__STORED DATA__:
*** Begin section ***
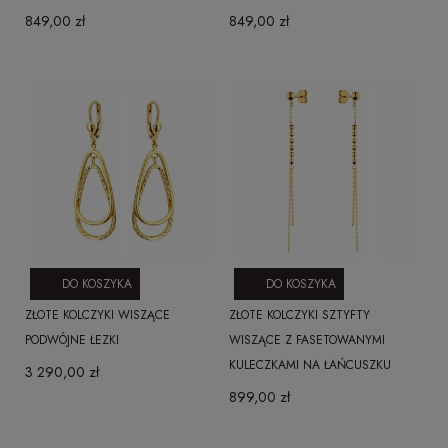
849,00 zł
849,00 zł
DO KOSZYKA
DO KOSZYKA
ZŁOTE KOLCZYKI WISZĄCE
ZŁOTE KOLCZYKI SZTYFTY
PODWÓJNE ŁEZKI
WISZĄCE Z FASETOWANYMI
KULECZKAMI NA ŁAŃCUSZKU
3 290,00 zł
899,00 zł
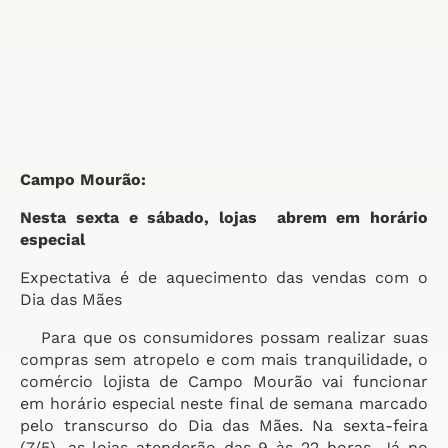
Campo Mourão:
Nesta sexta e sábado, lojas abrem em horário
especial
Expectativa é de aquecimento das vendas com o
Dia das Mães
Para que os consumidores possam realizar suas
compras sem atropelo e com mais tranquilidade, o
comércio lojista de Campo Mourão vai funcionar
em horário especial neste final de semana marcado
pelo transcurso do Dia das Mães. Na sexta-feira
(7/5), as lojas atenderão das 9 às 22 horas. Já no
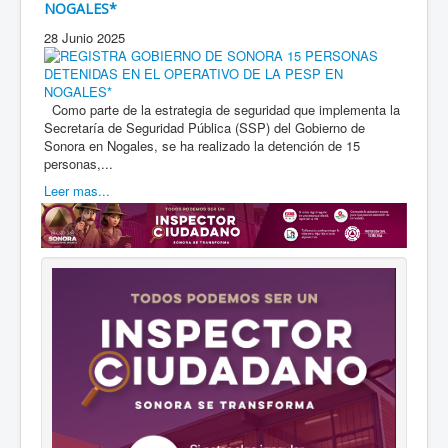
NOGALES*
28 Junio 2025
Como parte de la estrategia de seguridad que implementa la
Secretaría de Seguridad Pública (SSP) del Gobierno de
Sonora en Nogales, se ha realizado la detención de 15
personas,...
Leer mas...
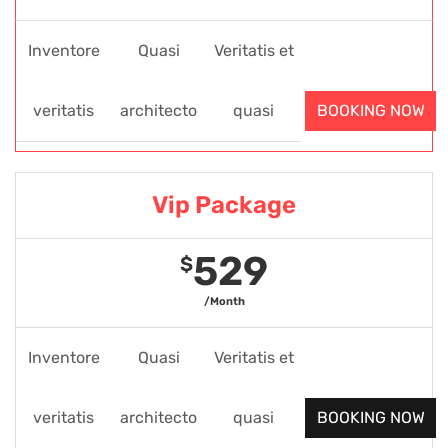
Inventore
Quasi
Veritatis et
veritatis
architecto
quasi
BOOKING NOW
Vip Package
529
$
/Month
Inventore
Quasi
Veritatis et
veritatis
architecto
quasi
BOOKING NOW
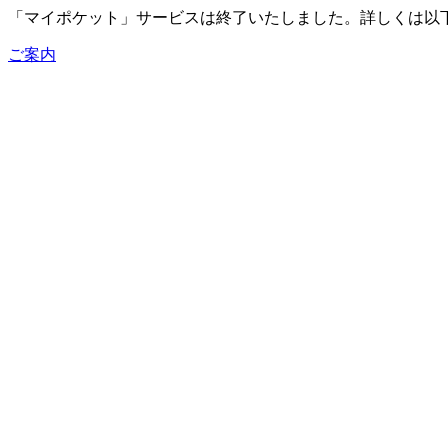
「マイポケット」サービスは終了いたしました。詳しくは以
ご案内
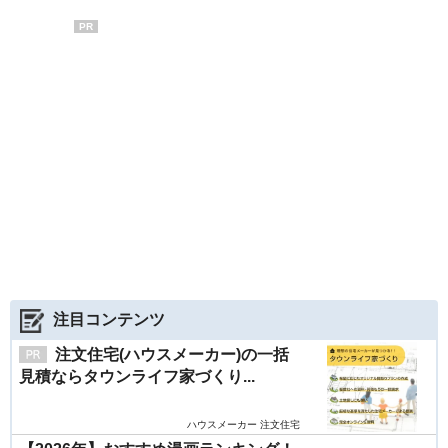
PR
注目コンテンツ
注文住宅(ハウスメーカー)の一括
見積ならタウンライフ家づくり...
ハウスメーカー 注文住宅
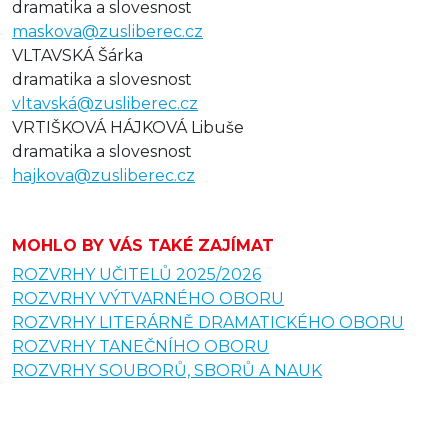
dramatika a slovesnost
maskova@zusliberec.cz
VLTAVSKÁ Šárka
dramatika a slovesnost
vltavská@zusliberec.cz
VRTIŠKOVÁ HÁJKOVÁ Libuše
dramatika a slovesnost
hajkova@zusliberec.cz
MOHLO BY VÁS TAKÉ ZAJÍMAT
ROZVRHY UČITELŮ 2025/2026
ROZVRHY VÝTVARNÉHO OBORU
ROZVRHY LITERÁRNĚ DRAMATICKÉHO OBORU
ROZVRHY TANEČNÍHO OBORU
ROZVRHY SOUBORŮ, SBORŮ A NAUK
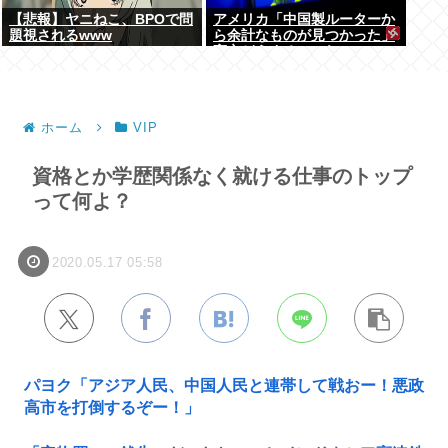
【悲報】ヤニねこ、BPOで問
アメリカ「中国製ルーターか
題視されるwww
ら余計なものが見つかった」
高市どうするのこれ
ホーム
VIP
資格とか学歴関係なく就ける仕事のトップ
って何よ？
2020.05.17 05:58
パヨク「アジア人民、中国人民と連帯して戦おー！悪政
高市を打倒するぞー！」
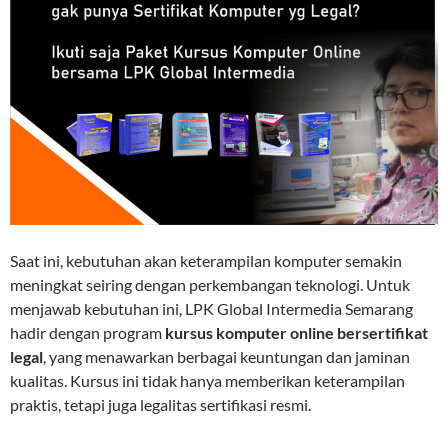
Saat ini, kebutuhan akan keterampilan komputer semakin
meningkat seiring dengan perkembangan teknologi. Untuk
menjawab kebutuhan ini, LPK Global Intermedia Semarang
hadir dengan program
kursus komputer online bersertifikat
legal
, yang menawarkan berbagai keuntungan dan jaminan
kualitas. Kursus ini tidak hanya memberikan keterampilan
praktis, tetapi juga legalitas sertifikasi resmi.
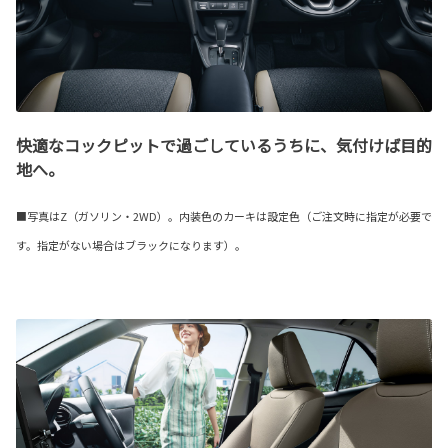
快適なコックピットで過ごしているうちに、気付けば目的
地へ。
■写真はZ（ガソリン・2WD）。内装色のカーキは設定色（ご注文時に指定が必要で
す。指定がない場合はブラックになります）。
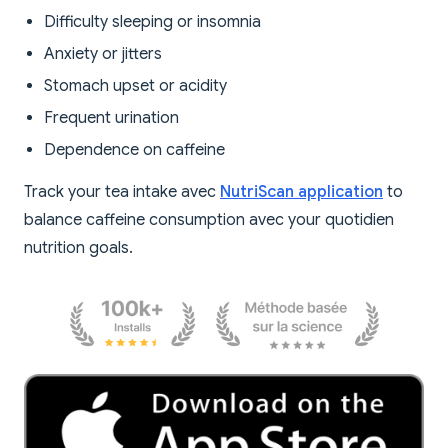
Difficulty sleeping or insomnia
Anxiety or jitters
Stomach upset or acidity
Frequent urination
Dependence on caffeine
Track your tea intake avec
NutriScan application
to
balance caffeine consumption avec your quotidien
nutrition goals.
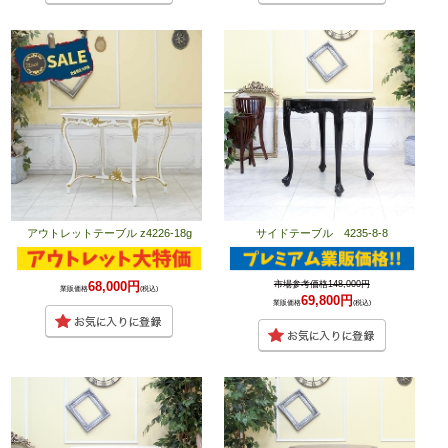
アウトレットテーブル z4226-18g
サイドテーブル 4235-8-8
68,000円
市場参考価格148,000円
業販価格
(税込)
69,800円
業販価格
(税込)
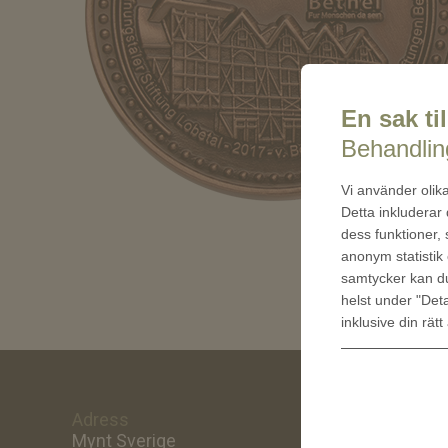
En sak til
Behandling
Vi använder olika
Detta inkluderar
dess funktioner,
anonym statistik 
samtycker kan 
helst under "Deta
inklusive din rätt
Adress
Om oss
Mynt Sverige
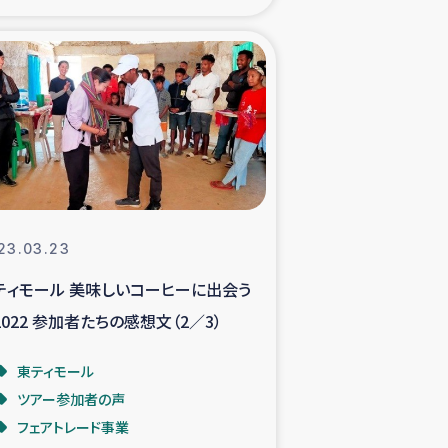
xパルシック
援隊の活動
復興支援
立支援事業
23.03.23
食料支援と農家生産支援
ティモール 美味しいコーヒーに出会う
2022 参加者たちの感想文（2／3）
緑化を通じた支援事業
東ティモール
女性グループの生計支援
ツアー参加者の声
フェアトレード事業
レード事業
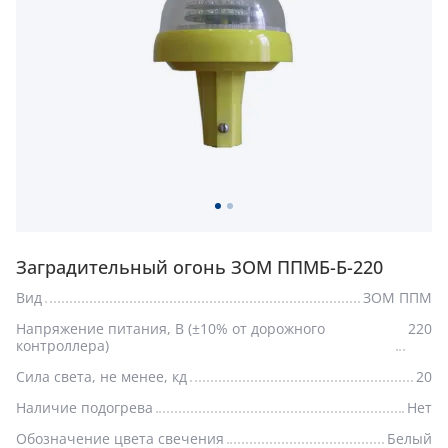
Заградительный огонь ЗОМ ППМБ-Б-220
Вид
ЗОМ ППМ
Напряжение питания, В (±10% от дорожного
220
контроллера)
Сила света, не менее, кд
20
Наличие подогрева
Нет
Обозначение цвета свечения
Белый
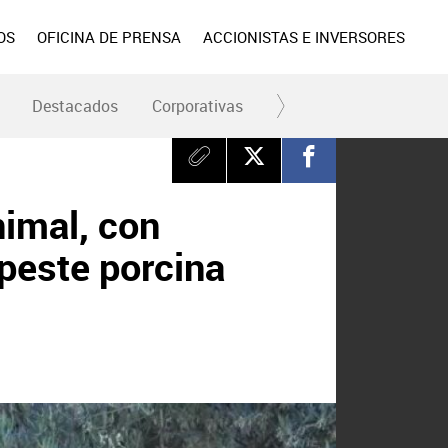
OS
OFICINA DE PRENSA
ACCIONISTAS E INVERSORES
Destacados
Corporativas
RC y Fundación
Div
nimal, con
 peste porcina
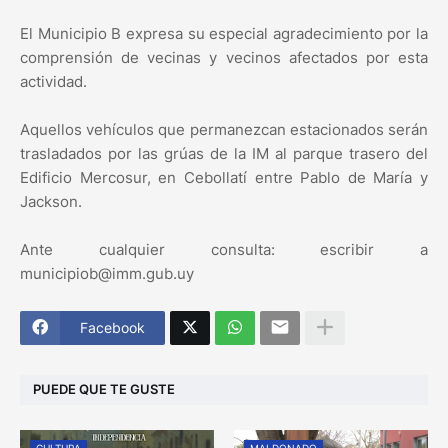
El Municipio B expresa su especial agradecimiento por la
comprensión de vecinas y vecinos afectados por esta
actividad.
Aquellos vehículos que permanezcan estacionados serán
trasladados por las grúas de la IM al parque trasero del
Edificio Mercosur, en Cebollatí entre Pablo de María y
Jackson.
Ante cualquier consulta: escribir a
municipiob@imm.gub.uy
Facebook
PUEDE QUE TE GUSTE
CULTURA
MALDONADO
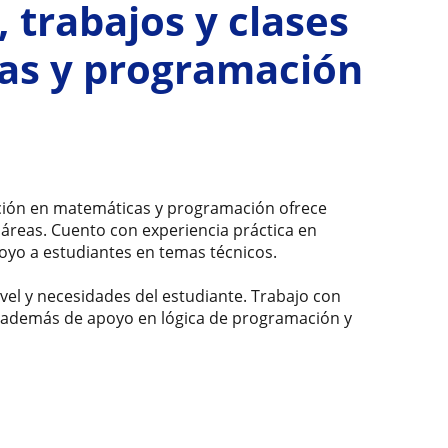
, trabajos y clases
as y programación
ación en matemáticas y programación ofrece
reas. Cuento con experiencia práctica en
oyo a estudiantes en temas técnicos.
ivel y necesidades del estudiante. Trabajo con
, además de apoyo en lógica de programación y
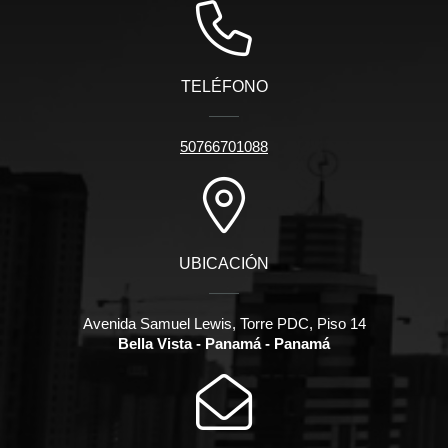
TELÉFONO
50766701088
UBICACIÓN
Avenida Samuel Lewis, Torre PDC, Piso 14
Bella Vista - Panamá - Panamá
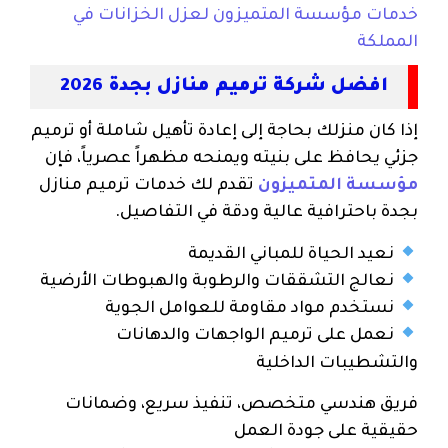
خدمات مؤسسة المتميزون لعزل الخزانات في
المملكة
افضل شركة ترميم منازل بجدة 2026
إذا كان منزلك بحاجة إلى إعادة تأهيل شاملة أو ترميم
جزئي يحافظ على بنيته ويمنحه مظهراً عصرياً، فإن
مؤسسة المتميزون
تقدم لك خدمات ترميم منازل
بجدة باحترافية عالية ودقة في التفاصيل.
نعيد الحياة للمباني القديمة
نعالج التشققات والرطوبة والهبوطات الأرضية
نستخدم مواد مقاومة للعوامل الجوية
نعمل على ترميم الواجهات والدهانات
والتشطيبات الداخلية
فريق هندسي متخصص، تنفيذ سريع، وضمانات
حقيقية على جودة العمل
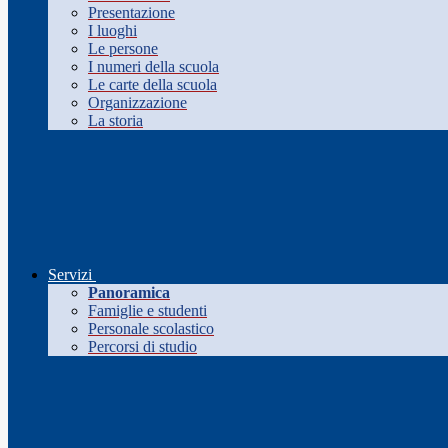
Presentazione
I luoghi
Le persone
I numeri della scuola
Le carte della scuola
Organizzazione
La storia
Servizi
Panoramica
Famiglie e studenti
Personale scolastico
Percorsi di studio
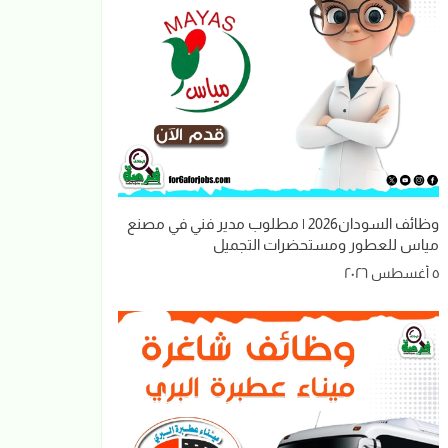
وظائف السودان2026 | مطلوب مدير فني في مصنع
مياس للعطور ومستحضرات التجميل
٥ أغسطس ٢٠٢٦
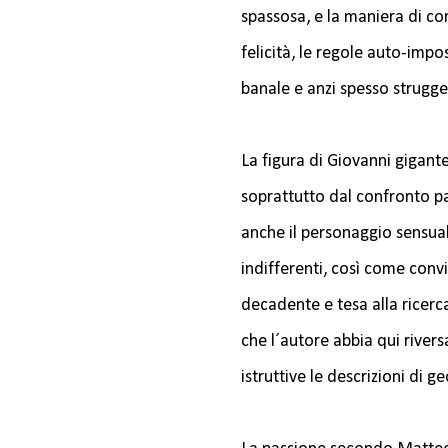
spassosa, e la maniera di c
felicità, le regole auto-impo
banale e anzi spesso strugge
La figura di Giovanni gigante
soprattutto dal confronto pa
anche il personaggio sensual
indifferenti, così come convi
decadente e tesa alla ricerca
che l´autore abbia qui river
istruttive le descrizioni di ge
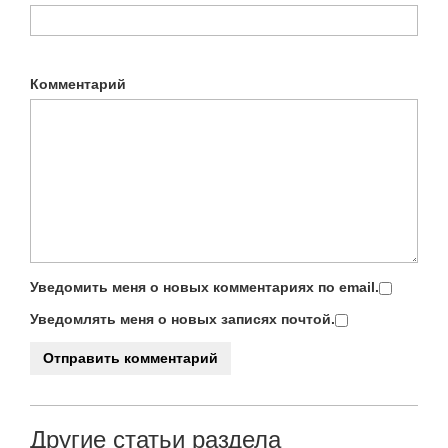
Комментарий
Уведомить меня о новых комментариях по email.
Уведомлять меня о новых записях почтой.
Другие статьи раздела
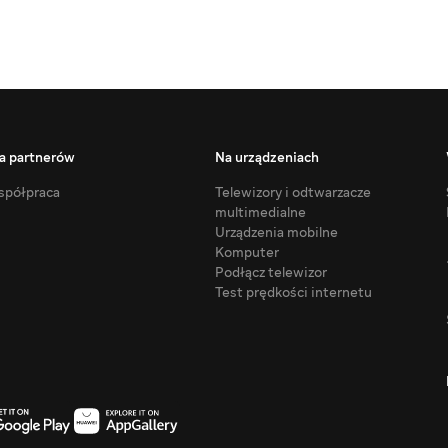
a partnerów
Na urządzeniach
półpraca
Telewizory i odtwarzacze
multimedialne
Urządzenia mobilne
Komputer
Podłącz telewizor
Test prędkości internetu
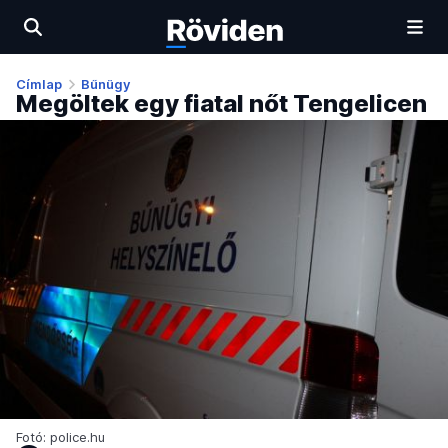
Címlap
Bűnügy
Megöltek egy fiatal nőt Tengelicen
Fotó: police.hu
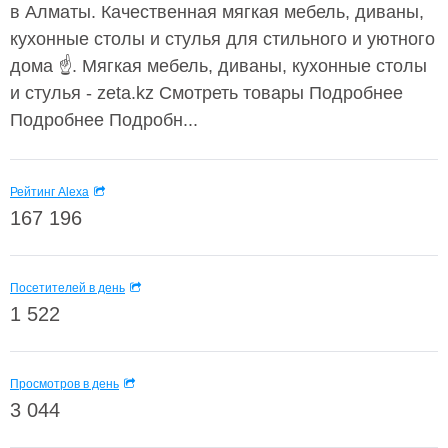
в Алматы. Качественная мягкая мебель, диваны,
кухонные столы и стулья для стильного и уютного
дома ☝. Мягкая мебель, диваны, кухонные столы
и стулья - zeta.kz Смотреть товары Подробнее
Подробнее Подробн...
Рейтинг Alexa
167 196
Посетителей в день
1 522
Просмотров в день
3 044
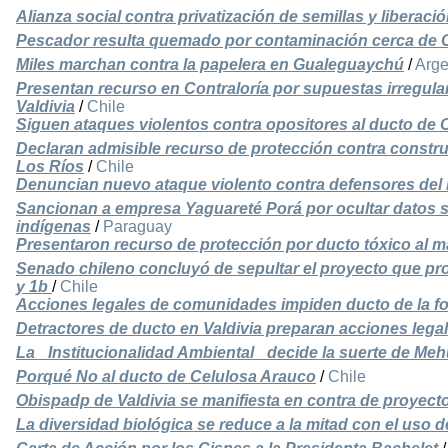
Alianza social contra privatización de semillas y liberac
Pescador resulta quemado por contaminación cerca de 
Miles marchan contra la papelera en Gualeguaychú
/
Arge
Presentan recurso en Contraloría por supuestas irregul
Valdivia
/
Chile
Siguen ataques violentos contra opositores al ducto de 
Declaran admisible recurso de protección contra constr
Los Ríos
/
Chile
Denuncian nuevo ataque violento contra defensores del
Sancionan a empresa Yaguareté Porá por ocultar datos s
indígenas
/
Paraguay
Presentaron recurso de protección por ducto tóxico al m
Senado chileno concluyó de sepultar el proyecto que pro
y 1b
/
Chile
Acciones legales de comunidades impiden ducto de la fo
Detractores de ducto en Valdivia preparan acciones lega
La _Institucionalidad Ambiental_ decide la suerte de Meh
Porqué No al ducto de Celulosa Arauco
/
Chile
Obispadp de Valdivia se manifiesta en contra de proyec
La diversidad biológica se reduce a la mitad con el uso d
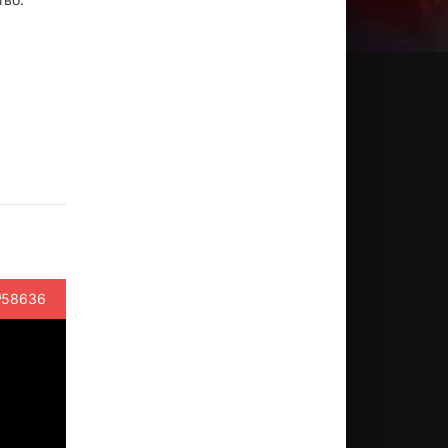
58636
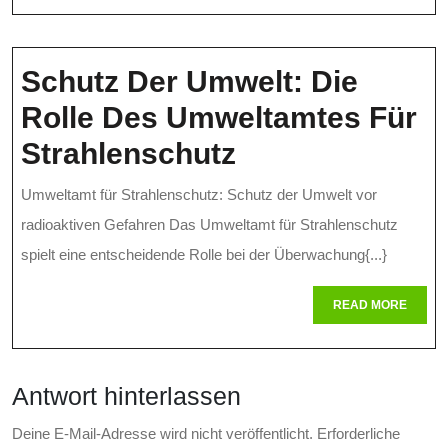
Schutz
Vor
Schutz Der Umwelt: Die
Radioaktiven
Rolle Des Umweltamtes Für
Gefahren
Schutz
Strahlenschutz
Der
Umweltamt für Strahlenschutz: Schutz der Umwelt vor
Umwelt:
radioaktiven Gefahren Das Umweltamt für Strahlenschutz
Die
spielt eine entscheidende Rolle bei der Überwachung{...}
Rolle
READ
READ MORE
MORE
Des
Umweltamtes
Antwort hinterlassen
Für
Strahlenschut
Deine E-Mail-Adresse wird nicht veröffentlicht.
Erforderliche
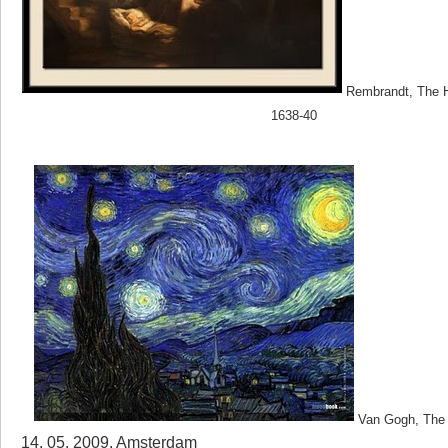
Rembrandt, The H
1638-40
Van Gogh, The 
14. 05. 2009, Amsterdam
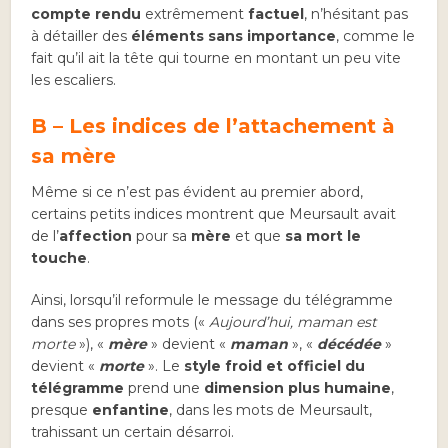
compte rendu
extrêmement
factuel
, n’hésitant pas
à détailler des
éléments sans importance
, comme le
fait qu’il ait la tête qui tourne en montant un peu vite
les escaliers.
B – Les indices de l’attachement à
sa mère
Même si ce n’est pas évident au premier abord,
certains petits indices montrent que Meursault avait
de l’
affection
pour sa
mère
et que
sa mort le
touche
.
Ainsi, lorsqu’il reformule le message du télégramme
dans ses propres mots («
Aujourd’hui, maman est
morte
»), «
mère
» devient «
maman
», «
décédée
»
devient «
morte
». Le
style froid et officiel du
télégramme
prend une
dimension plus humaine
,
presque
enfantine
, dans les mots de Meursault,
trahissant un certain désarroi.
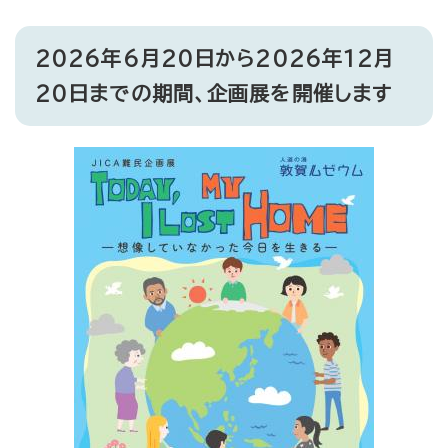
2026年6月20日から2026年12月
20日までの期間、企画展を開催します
*** End section ***
__AIM OF THE TASK__: Would you return all lines from the preceding listing that contain the word "WISZĄCE"?

__RESPONSE BELOW__:
ZŁOTE KOLCZYKI WISZĄCE
WISZĄCE Z FASETOWANYMI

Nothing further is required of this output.